The tool explicitly warns it runs with elevated privileges and must only analyze trusted repositories. There's no sandboxing, no capability dropping, no filesystem isolation. If you point VVAH at a malicious repo with a poisoned dependency that exfiltrates data during import, you're compromised. This isn't negligence—the team is honest that they built this for internal use where Visa controls the repository sources—but it means you can't safely add this to a public GitHub App or run it on community contributions. You need dedicated, hardened analysis infrastructure, which most teams lack.

Reproducibility is impossible beyond 'same models and config were used.' Two scans of identical code with identical settings will produce different findings because LLMs are non-deterministic. The voting mechanism reduces variance for backends that support it, but the CLI backend (which is the default profile, since it requires no API keys) runs single-pass. A finding might appear in Monday's scan and vanish from Tuesday's scan of the same commit. The manifest doesn't log enough—no prompt versions, no sampled reasoning chains, no token-level generation parameters—to debug why. For compliance regimes requiring auditable, deterministic results, this is disqualifying.
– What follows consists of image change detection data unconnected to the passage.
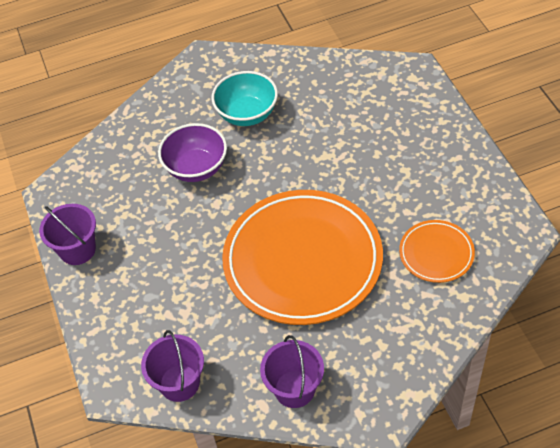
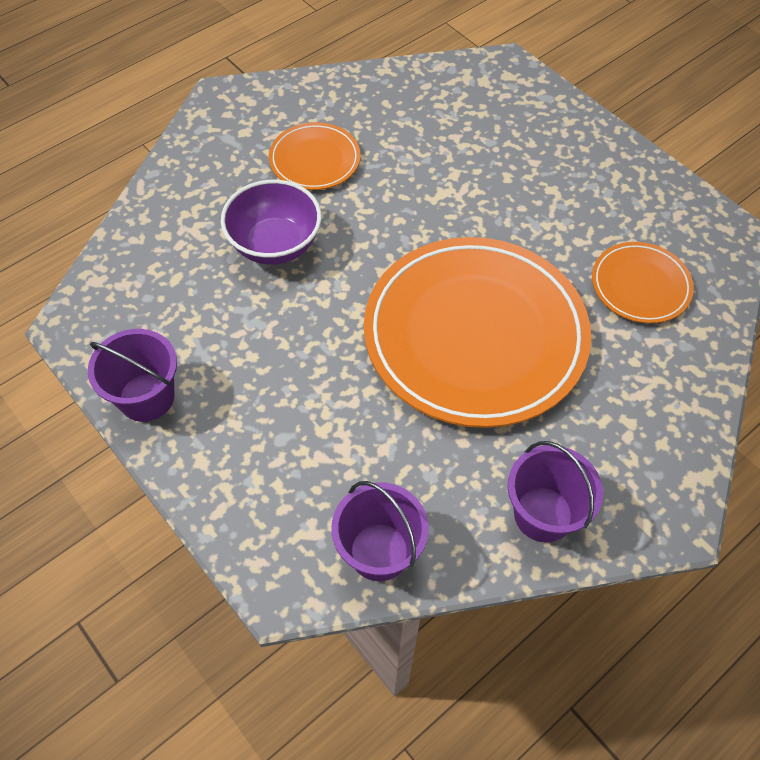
camera: 25 degrees left, 5 degrees up
(247, 114) = (315, 160): turquoise bowl -> orange plate

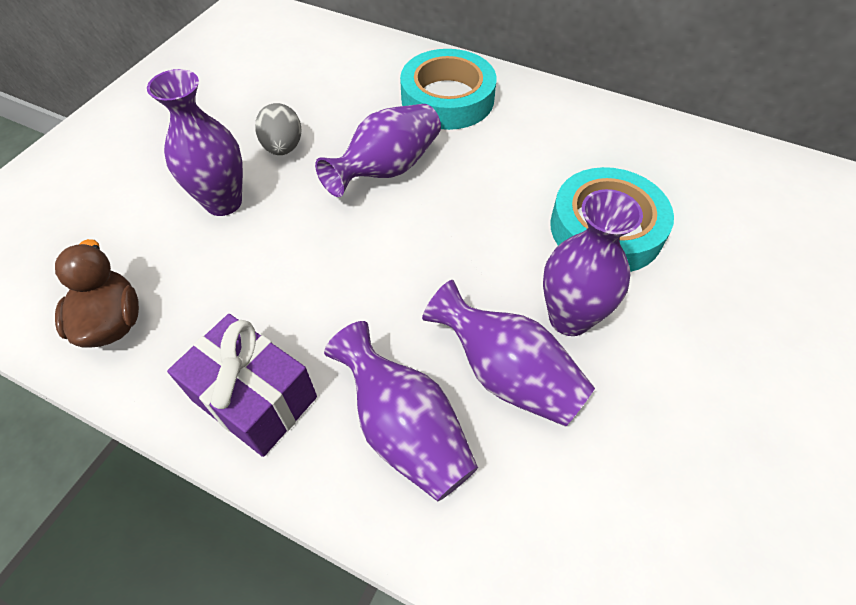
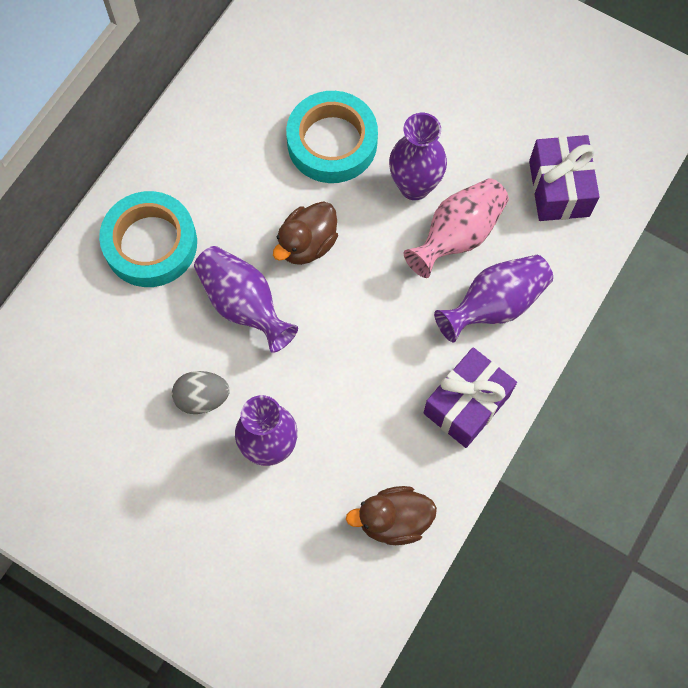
camera: 85 degrees left, 15 degrees up
(466, 215) = (307, 244): none -> brown duck
(507, 374) = (458, 235): purple vase -> pink vase
(620, 523) = (559, 188): none -> purple gift

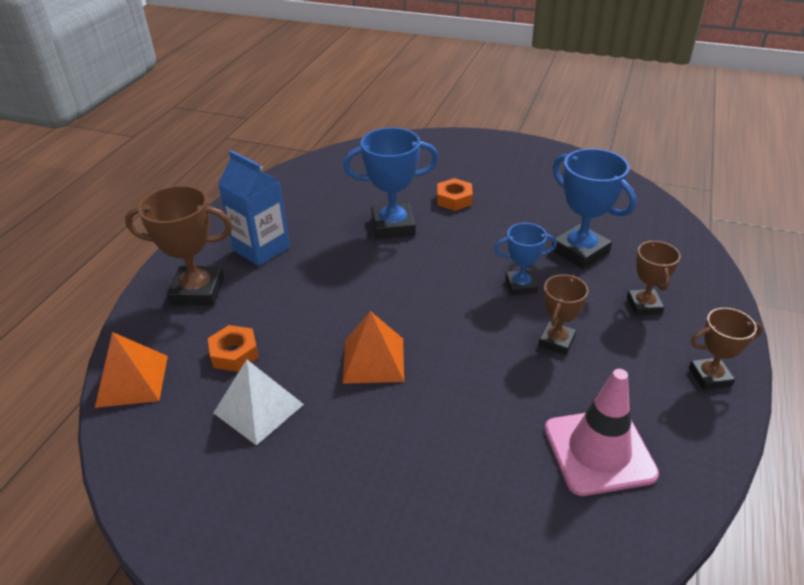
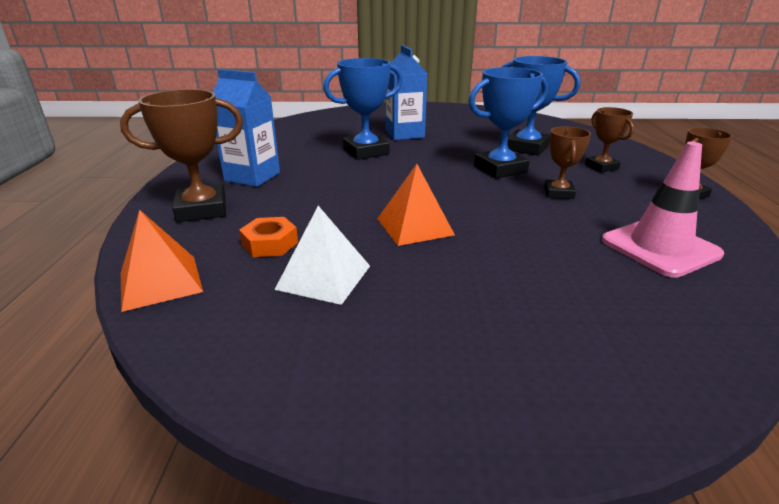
camera: 20 degrees left, 10 degrees down
(454, 199) = (405, 134): orange nut -> blue carton
(520, 286) = (500, 169): blue trophy -> blue trophy, size x1.65

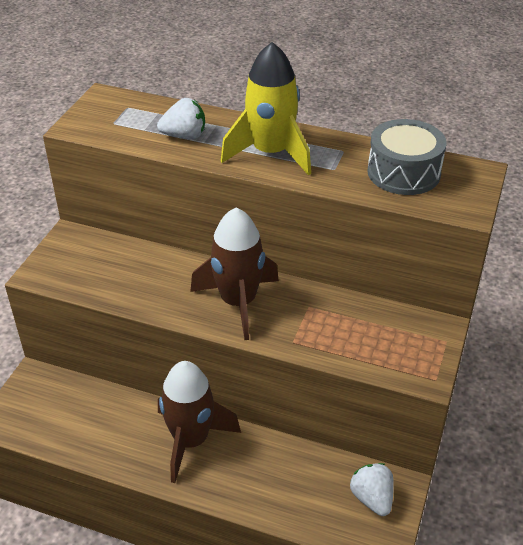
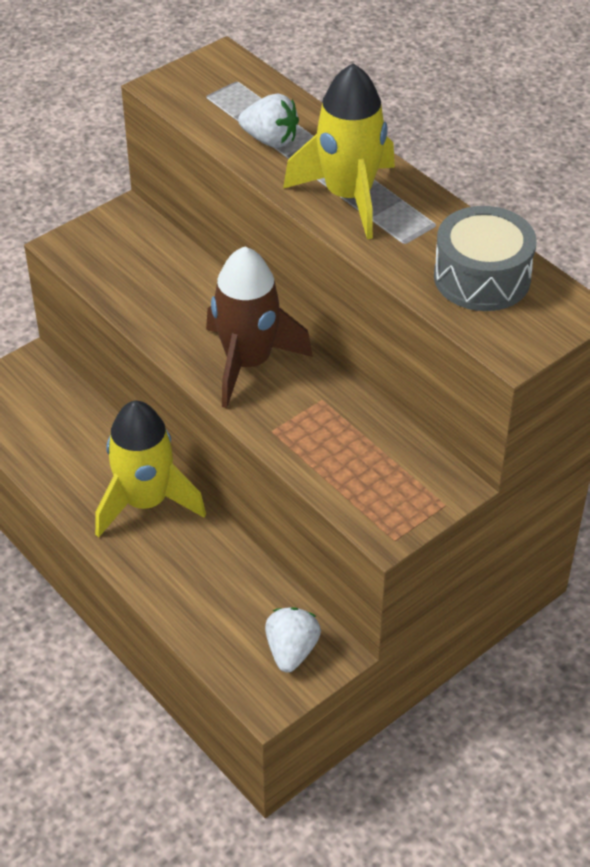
camera: 30 degrees right, 5 degrees up
(191, 440) = (146, 502): brown rocket -> yellow rocket

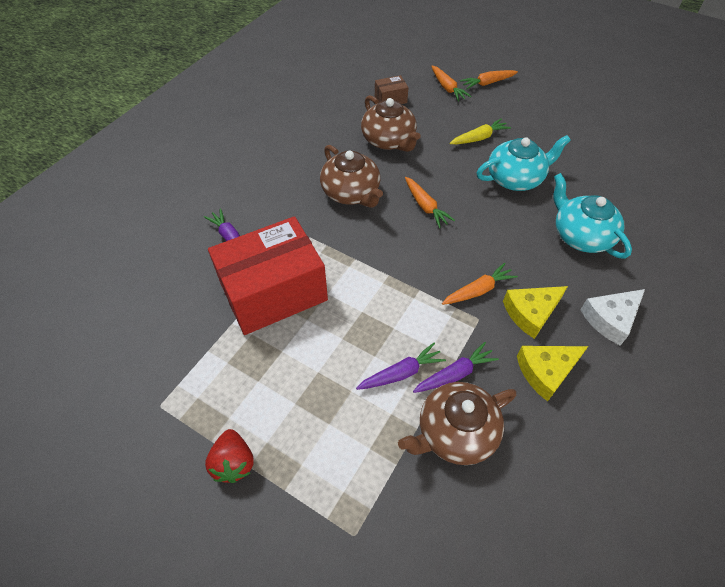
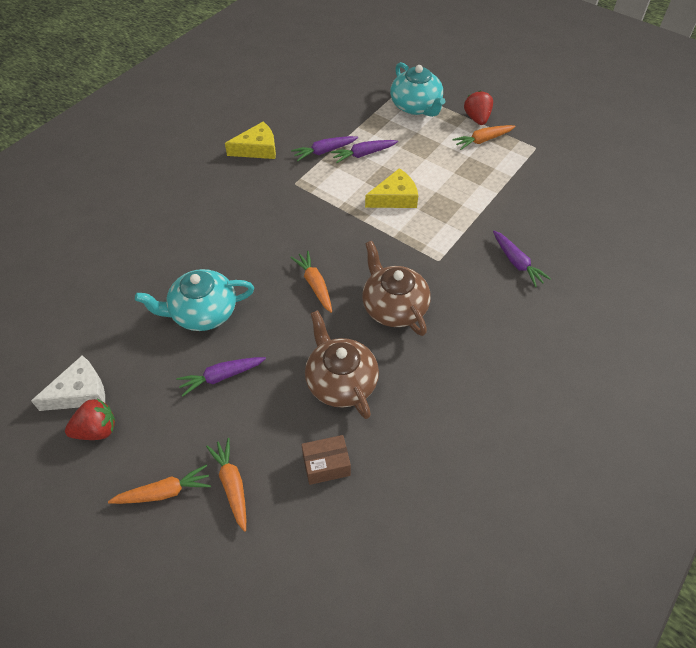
camera: 175 degrees left, 0 degrees up
(274, 292) = (466, 213): red box -> none
(455, 432) = (333, 123): brown teapot -> none
(478, 290) = (287, 203): orange carrot -> orange carrot (482, 140)
(479, 138) = (221, 377): yellow carrot -> purple carrot
(531, 312) = (250, 185): yellow cheese -> yellow cheese (395, 198)
(549, 106) = (97, 430): none -> red strawberry
(580, 235) = (170, 243): turquoise teapot -> turquoise teapot (416, 106)
(610, 319) = (188, 177): white cheese -> white cheese (80, 392)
Finally, there are no published precision or recall metrics. The README frames findings as 'triage candidates' rather than confirmed vulnerabilities, which is honest, but without ground truth comparisons to manual audits or commercial SAST tools, you can't calibrate trust. Is a 10% true positive rate acceptable? 50%? You won't know until you've burned hours validating findings. The team open-sourced their internal tool, not a productized offering with SLAs.

Verdict

Use if: You're a security engineering team at an enterprise with existing CMDB infrastructure, you already budget for LLM API costs in five figures annually, and your bottleneck is triaging findings across dozens of repositories rather than analyzing a handful deeply. The threat-modeling-first workflow and SARIF output make sense if you're feeding results into Jira, ServiceNow, or Splunk SOAR. The multi-backend flexibility is real—you can mix proprietary and open-source models, run local inference for sensitive code, and avoid vendor lock-in. Treat VVAH as a reference architecture: even if you don't deploy it verbatim, the skills-and-roles abstraction and nine-stage pipeline are worth studying if you're building agentic security tooling.

Skip if: You lack organizational context feeds, can't run code analysis tools with elevated privileges in isolated environments, or need deterministic results for compliance. Most teams will get more value from Semgrep Pro (deterministic, established false positive rates, scales to monorepos) or GitHub Copilot Autofix (LLM assistance on proven CodeQL findings) than wrestling with VVAH's non-determinism and setup complexity. If you're a solo developer or small team, the nine-stage orchestration is over-engineered—just prompt Claude or GPT-4 directly in a CI script. This is a research artifact from a sophisticated security org open-sourcing their internal tooling, not a drop-in SaaS. You're committing to ongoing maintenance, prompt engineering, and model evaluation without published benchmarks to guide you.